--- BEGIN Material for the task ---
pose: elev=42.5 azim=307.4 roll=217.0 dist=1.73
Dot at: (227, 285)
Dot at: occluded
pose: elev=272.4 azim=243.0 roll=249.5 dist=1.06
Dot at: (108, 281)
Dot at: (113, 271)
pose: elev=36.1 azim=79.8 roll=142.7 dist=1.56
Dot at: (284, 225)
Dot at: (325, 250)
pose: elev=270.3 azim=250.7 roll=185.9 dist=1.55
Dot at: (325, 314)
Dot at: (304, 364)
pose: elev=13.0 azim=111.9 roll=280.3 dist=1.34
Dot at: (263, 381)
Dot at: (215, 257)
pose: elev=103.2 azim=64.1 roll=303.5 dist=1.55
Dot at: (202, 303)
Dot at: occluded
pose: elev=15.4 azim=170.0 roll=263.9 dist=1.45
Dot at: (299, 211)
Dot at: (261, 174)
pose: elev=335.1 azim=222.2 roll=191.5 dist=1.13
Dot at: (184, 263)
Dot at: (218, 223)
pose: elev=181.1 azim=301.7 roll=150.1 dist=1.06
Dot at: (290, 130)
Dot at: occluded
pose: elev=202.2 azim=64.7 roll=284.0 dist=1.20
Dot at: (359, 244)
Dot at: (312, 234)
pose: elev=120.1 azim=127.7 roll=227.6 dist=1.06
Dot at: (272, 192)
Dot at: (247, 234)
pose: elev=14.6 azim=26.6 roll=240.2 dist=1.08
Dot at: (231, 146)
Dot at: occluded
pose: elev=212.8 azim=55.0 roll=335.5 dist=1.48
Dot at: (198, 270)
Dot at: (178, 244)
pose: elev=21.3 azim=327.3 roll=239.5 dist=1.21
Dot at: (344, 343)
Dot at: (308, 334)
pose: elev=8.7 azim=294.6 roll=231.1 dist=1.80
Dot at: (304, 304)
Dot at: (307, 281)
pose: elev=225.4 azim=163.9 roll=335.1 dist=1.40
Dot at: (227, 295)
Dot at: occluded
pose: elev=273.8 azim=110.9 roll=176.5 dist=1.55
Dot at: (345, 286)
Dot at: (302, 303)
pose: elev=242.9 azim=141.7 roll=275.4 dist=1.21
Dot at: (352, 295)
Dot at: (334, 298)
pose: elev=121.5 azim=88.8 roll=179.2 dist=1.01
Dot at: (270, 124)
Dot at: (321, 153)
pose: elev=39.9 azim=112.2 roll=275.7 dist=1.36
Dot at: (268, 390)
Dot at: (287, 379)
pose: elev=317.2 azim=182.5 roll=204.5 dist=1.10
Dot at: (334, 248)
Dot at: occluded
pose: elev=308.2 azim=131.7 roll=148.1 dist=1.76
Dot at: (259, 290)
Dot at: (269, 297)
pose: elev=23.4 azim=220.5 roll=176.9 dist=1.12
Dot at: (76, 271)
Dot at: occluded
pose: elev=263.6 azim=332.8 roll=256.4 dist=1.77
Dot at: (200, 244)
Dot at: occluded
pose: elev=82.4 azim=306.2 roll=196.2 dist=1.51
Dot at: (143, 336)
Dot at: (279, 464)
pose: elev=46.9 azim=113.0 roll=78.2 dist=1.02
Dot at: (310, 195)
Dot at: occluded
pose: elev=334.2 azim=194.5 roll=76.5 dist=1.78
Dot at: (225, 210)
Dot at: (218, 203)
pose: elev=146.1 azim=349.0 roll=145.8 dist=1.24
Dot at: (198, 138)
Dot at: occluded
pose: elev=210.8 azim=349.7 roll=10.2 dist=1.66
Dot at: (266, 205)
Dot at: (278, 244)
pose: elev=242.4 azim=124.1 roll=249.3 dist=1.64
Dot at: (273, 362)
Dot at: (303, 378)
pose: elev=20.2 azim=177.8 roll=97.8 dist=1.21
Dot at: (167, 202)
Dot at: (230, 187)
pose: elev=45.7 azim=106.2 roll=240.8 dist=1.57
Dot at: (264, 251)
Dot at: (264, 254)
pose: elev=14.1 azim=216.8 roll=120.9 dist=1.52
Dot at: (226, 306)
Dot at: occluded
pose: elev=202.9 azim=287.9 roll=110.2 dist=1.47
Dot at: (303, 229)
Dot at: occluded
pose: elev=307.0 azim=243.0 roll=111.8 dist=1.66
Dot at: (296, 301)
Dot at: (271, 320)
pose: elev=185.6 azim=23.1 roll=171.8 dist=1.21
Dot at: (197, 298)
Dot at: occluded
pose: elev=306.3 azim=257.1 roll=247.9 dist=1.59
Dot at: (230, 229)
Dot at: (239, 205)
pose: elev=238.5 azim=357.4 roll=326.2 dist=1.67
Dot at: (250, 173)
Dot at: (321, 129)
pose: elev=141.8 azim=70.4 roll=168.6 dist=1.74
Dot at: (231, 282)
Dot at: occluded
--- END Material for the task ---
* _What you are asked to do_:
Copy all of the lines above verbatim.

* _Answer to the task_:
pose: elev=42.5 azim=307.4 roll=217.0 dist=1.73
Dot at: (227, 285)
Dot at: occluded
pose: elev=272.4 azim=243.0 roll=249.5 dist=1.06
Dot at: (108, 281)
Dot at: (113, 271)
pose: elev=36.1 azim=79.8 roll=142.7 dist=1.56
Dot at: (284, 225)
Dot at: (325, 250)
pose: elev=270.3 azim=250.7 roll=185.9 dist=1.55
Dot at: (325, 314)
Dot at: (304, 364)
pose: elev=13.0 azim=111.9 roll=280.3 dist=1.34
Dot at: (263, 381)
Dot at: (215, 257)
pose: elev=103.2 azim=64.1 roll=303.5 dist=1.55
Dot at: (202, 303)
Dot at: occluded
pose: elev=15.4 azim=170.0 roll=263.9 dist=1.45
Dot at: (299, 211)
Dot at: (261, 174)
pose: elev=335.1 azim=222.2 roll=191.5 dist=1.13
Dot at: (184, 263)
Dot at: (218, 223)
pose: elev=181.1 azim=301.7 roll=150.1 dist=1.06
Dot at: (290, 130)
Dot at: occluded
pose: elev=202.2 azim=64.7 roll=284.0 dist=1.20
Dot at: (359, 244)
Dot at: (312, 234)
pose: elev=120.1 azim=127.7 roll=227.6 dist=1.06
Dot at: (272, 192)
Dot at: (247, 234)
pose: elev=14.6 azim=26.6 roll=240.2 dist=1.08
Dot at: (231, 146)
Dot at: occluded
pose: elev=212.8 azim=55.0 roll=335.5 dist=1.48
Dot at: (198, 270)
Dot at: (178, 244)
pose: elev=21.3 azim=327.3 roll=239.5 dist=1.21
Dot at: (344, 343)
Dot at: (308, 334)
pose: elev=8.7 azim=294.6 roll=231.1 dist=1.80
Dot at: (304, 304)
Dot at: (307, 281)
pose: elev=225.4 azim=163.9 roll=335.1 dist=1.40
Dot at: (227, 295)
Dot at: occluded
pose: elev=273.8 azim=110.9 roll=176.5 dist=1.55
Dot at: (345, 286)
Dot at: (302, 303)
pose: elev=242.9 azim=141.7 roll=275.4 dist=1.21
Dot at: (352, 295)
Dot at: (334, 298)
pose: elev=121.5 azim=88.8 roll=179.2 dist=1.01
Dot at: (270, 124)
Dot at: (321, 153)
pose: elev=39.9 azim=112.2 roll=275.7 dist=1.36
Dot at: (268, 390)
Dot at: (287, 379)
pose: elev=317.2 azim=182.5 roll=204.5 dist=1.10
Dot at: (334, 248)
Dot at: occluded
pose: elev=308.2 azim=131.7 roll=148.1 dist=1.76
Dot at: (259, 290)
Dot at: (269, 297)
pose: elev=23.4 azim=220.5 roll=176.9 dist=1.12
Dot at: (76, 271)
Dot at: occluded
pose: elev=263.6 azim=332.8 roll=256.4 dist=1.77
Dot at: (200, 244)
Dot at: occluded
pose: elev=82.4 azim=306.2 roll=196.2 dist=1.51
Dot at: (143, 336)
Dot at: (279, 464)
pose: elev=46.9 azim=113.0 roll=78.2 dist=1.02
Dot at: (310, 195)
Dot at: occluded
pose: elev=334.2 azim=194.5 roll=76.5 dist=1.78
Dot at: (225, 210)
Dot at: (218, 203)
pose: elev=146.1 azim=349.0 roll=145.8 dist=1.24
Dot at: (198, 138)
Dot at: occluded
pose: elev=210.8 azim=349.7 roll=10.2 dist=1.66
Dot at: (266, 205)
Dot at: (278, 244)
pose: elev=242.4 azim=124.1 roll=249.3 dist=1.64
Dot at: (273, 362)
Dot at: (303, 378)
pose: elev=20.2 azim=177.8 roll=97.8 dist=1.21
Dot at: (167, 202)
Dot at: (230, 187)
pose: elev=45.7 azim=106.2 roll=240.8 dist=1.57
Dot at: (264, 251)
Dot at: (264, 254)
pose: elev=14.1 azim=216.8 roll=120.9 dist=1.52
Dot at: (226, 306)
Dot at: occluded
pose: elev=202.9 azim=287.9 roll=110.2 dist=1.47
Dot at: (303, 229)
Dot at: occluded
pose: elev=307.0 azim=243.0 roll=111.8 dist=1.66
Dot at: (296, 301)
Dot at: (271, 320)
pose: elev=185.6 azim=23.1 roll=171.8 dist=1.21
Dot at: (197, 298)
Dot at: occluded
pose: elev=306.3 azim=257.1 roll=247.9 dist=1.59
Dot at: (230, 229)
Dot at: (239, 205)
pose: elev=238.5 azim=357.4 roll=326.2 dist=1.67
Dot at: (250, 173)
Dot at: (321, 129)
pose: elev=141.8 azim=70.4 roll=168.6 dist=1.74
Dot at: (231, 282)
Dot at: occluded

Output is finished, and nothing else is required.